**PROBLEM STATEMENT**
Give back every record exactly.

**Stored records**
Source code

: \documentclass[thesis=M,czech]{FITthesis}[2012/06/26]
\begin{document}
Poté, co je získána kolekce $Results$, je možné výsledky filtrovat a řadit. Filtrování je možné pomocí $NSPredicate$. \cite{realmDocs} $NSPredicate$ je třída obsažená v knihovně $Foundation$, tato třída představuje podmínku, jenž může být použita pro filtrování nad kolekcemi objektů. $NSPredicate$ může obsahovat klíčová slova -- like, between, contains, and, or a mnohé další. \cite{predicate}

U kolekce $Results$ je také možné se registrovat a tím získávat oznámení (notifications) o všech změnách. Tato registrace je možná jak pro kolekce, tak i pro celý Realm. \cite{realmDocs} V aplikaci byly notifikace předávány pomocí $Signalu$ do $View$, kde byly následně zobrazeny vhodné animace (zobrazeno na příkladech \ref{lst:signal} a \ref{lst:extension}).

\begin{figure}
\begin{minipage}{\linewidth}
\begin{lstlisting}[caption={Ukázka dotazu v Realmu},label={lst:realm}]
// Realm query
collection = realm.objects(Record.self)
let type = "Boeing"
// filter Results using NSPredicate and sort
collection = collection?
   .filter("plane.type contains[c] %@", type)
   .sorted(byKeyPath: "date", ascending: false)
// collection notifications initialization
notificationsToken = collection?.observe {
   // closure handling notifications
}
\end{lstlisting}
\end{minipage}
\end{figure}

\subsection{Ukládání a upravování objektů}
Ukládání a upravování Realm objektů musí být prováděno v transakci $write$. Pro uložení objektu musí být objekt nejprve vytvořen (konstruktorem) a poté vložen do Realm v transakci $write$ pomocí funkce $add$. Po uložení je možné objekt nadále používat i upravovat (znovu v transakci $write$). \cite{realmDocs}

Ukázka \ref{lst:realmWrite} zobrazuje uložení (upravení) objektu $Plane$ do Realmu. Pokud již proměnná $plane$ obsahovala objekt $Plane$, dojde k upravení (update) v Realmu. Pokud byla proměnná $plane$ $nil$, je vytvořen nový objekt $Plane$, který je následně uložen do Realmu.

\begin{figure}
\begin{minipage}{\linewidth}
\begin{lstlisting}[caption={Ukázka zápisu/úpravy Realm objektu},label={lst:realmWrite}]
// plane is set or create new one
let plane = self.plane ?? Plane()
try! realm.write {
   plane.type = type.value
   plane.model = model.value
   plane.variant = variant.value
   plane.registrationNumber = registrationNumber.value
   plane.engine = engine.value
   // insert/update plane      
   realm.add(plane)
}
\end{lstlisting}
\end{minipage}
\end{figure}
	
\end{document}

**SOLVED PROBLEM**
Source code

: \documentclass[thesis=M,czech]{FITthesis}[2012/06/26]
\begin{document}
Poté, co je získána kolekce $Results$, je možné výsledky filtrovat a řadit. Filtrování je možné pomocí $NSPredicate$. \cite{realmDocs} $NSPredicate$ je třída obsažená v knihovně $Foundation$, tato třída představuje podmínku, jenž může být použita pro filtrování nad kolekcemi objektů. $NSPredicate$ může obsahovat klíčová slova -- like, between, contains, and, or a mnohé další. \cite{predicate}

U kolekce $Results$ je také možné se registrovat a tím získávat oznámení (notifications) o všech změnách. Tato registrace je možná jak pro kolekce, tak i pro celý Realm. \cite{realmDocs} V aplikaci byly notifikace předávány pomocí $Signalu$ do $View$, kde byly následně zobrazeny vhodné animace (zobrazeno na příkladech \ref{lst:signal} a \ref{lst:extension}).

\begin{figure}
\begin{minipage}{\linewidth}
\begin{lstlisting}[caption={Ukázka dotazu v Realmu},label={lst:realm}]
// Realm query
collection = realm.objects(Record.self)
let type = "Boeing"
// filter Results using NSPredicate and sort
collection = collection?
   .filter("plane.type contains[c] %@", type)
   .sorted(byKeyPath: "date", ascending: false)
// collection notifications initialization
notificationsToken = collection?.observe {
   // closure handling notifications
}
\end{lstlisting}
\end{minipage}
\end{figure}

\subsection{Ukládání a upravování objektů}
Ukládání a upravování Realm objektů musí být prováděno v transakci $write$. Pro uložení objektu musí být objekt nejprve vytvořen (konstruktorem) a poté vložen do Realm v transakci $write$ pomocí funkce $add$. Po uložení je možné objekt nadále používat i upravovat (znovu v transakci $write$). \cite{realmDocs}

Ukázka \ref{lst:realmWrite} zobrazuje uložení (upravení) objektu $Plane$ do Realmu. Pokud již proměnná $plane$ obsahovala objekt $Plane$, dojde k upravení (update) v Realmu. Pokud byla proměnná $plane$ $nil$, je vytvořen nový objekt $Plane$, který je následně uložen do Realmu.

\begin{figure}
\begin{minipage}{\linewidth}
\begin{lstlisting}[caption={Ukázka zápisu/úpravy Realm objektu},label={lst:realmWrite}]
// plane is set or create new one
let plane = self.plane ?? Plane()
try! realm.write {
   plane.type = type.value
   plane.model = model.value
   plane.variant = variant.value
   plane.registrationNumber = registrationNumber.value
   plane.engine = engine.value
   // insert/update plane      
   realm.add(plane)
}
\end{lstlisting}
\end{minipage}
\end{figure}
	
\end{document}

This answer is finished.